Irish baseball player (born 1988)

Ryan Patrick O'Rourke (born April 30, 1988) is an American-born Irish college baseball coach and former professional baseball pitcher. He is the volunteer assistant and pitching coach at the College of the Holy Cross. He played college baseball at Merrimack College from 2007 to 2010. O'Rourke was drafted by the Minnesota Twins in the 13th round of the 2010 Major League Baseball draft and made his Major League Baseball (MLB) debut in 2015. He has previously played in Major League Baseball (MLB) for the Minnesota Twins and New York Mets.

==Early life==
O'Rourke was raised in Worcester, Massachusetts and attended St. John's High School in Shrewsbury where he played on the baseball team. He graduated in 2006. His brother Colin was an All-American lacrosse player for St. John's and played lacrosse for Wagner College. After high school, he attended Merrimack College. Where he broke all of the schools pitching records. During the summer of 2008 O'Rourke played for the Brockport Riverbats in the NYCBL. His 6-1 record helped lead the Riverbats to the league championship.

==Career==
===Minnesota Twins===
O'Rourke was drafted by the Minnesota Twins in the 13th round of the 2010 Major League Baseball draft out of Merrimack College. O'Rourke was called up to the majors for the first time on July 7, 2015, and made his major league debut that day in a win over the Baltimore Orioles. After numerous callups, he finished with a 6.14 ERA in 28 games, giving up 15 walks in 22 innings, for the Twins.

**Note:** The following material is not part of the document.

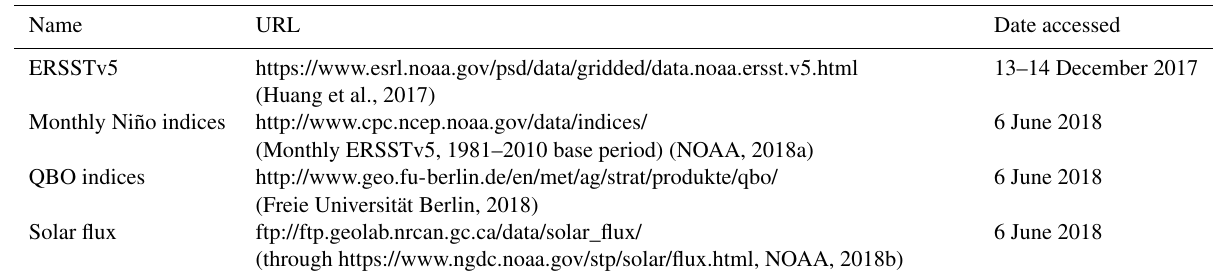
Table 4. Monthly mean data sets for climatic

He began the 2016 season in the minors. He finished 0-1 with a 3.96 ERA in 26 games for the Twins. He began the 2017 season on the disabled list.

On November 6, 2017, O'Rourke was removed from the 40–man roster and sent outright to Triple–A Rochester. However, he rejected the assignment and subsequently elected free agency.

===Baltimore Orioles===
On November 16, 2017, O'Rourke signed a minor league contract with the Baltimore Orioles. He split the season between the rookie–level Gulf Coast League Orioles, Low–A Aberdeen IronBirds, High–A Frederick Keys, and Triple–A Norfolk Tides. In 15 appearances between the four affiliates, O'Rourke logged a cumulative 1.26 ERA with 21 strikeouts across 14 1/3 innings pitched. He elected free agency following the season on November 2.

===New York Mets===
On November 15, 2018, O’Rourke signed a minor league deal with the New York Mets and was invited to spring training. O’Rourke has his contract selected to the major leagues on May 1, 2019. On June 26, he was designated for assignment.

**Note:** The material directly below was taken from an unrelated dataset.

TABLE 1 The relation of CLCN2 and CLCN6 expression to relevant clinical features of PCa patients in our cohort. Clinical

===Minnesota Twins (second stint)===
On August 9, 2019, O'Rourke signed a minor league contract with the Minnesota Twins organization. In 7 appearances for the Triple–A Rochester Red Wings, he compiled a 2–1 record and 4.50 ERA with 14 strikeouts over 12 innings pitched. O'Rourke elected free agency following the season on November 4.

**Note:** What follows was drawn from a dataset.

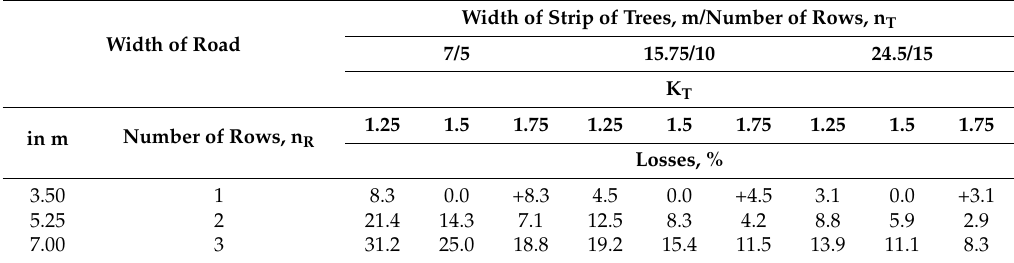
Table 5. Estimation of productivity losses depending on width of strip road and width of strip of trees. Width of Strip of Trees, m/Number of Rows, n T Width of Road 7/5 15.75/10 24.5/15 K T in m Number of Rows, n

On June 8, 2020, O’Rourke officially announced his retirement from professional baseball on Twitter.

==International career==
In 2019, O'Rourke became a citizen of Ireland via his grandparents. In July 2019, he pitched for the Irish national baseball team during the qualifiers for the 2019 European Baseball Championship.

==Coaching career==
On February 20, 2020, O'Rourke retired and joined the coaching staff of Holy Cross as a volunteer assistant.